**REQUIRED ACTION**. Decide whether each statement below agrees with the forum thread, answering yes or no and quoting the words of the thread that settle it. (a) The default Spotify Social Connection offers the scopes user-read-private and user-read-email. (b) The standard Spotify Connection does not work. (c) Calling Spotify with the same access token obtained from Auth0 will succeed.
----- TEXT FOR ANALYSIS
Hi I am trying to create a Spotify authentication for my app, but I’d need more scopes than the ones offered at the default Social Connection (user-read-private and user-read-email)
I have tried, thus, to create a custom connector using the “Custom Social Connections”.
I have it configured to use Spotify’s urls accounts[.]spotify[.]com/authorize and accounts[.]spotify[.]com/api/token.
However, when I try to test the connection I get the following error:
{
"error": "invalid_request",
"error_description": "Invalid user id."
}
At my spotify application I have the uri opted-in:
dev-xxx[.]us[.]auth0.com/login/callback
At the same time, the standard Spotify Connection does work, however I don’t have the necessary scopes.
Am I missing something ? How can I accomplish this ?
Yes, that’s correct. You should use the Custom Social Connections extension to add additional scopes to your Spotify connection.
I have checked your tenant’s custom Spotify social connections and noticed neither connection is configured. It is missing values for all fields, such as the authorization URL, token URL, scope, client ID, etc.
I recommend that you fully configure your custom Spotify social connection so that the login works correctly.
That’s strange, I do have it configured at con_XtOlEZ9HaG6CS3CW.
After some chat GPT help, I was able to come up with a custom Fetch User Profile Script which helped me to get past that original issue I shared.
I do see a “it works” when testing the connection now, and on my react app I also get the jwt token.
However, when I try to use the token against spotify APIs, I am getting 401s. I am not sure if there’s anything missing, but I understood the token issued by Auth0 would grant me access to Spotify APIs transitively.
Usually, a 401 error indicates an unauthorized error, which happens if you are missing certain scopes or permissions. I recommend that you decode your JWT access token and make sure you have the required payload to use the token against Spotify API’s.
After adding permissions on the API and adding the scopes into the loginWithRedirect and I was able to get the scopes on the access_token, however I am still getting 401 when trying to invoke spotify APIs.
Are you using the same access token you get from auth0 to call spotify? If this is the case, you’ll definitely get a 401.
To be able to call spotify, you’ll need to store the access token you get in the user profile fetch function you created, and store that in the profile.
----------
----- SUPPLIED RECORDS
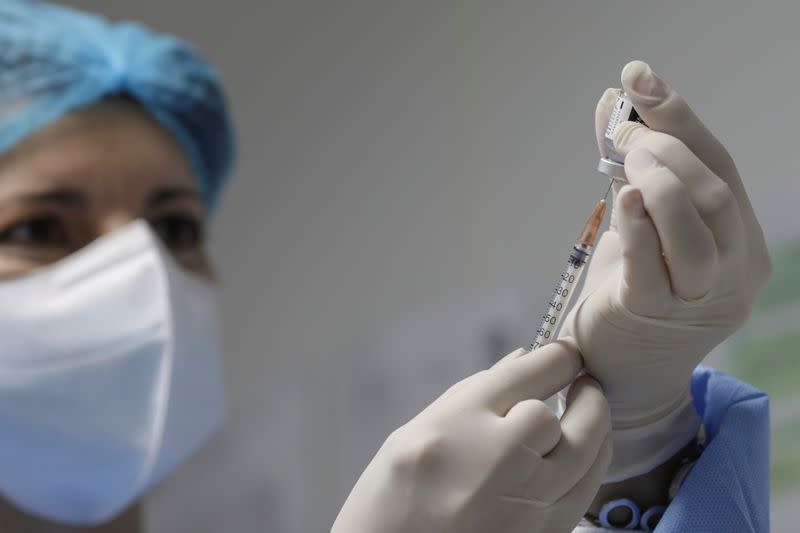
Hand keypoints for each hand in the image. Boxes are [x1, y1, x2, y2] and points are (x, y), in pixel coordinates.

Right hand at [332, 341, 611, 532]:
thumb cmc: (389, 500)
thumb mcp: (413, 432)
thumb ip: (471, 394)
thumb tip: (524, 359)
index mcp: (454, 427)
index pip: (528, 375)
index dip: (557, 358)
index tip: (565, 354)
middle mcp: (494, 464)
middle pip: (560, 416)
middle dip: (583, 392)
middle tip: (585, 382)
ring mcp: (522, 507)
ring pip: (586, 455)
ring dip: (595, 428)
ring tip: (589, 413)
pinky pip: (583, 495)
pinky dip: (588, 468)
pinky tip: (579, 456)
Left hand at [561, 60, 771, 425]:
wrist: (618, 371)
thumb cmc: (633, 293)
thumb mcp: (635, 222)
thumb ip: (626, 166)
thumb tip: (613, 101)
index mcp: (738, 241)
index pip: (721, 167)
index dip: (681, 118)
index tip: (640, 76)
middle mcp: (733, 269)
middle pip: (716, 193)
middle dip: (669, 149)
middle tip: (625, 131)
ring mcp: (700, 298)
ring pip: (699, 227)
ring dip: (659, 180)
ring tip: (624, 157)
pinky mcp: (656, 316)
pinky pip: (652, 265)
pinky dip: (638, 225)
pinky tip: (623, 197)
----------
**OUTPUT OF THE EXERCISE**.
(a) Yes: "the default Social Connection (user-read-private and user-read-email)"
(b) No: "the standard Spotify Connection does work"
(c) No: "If this is the case, you’ll definitely get a 401."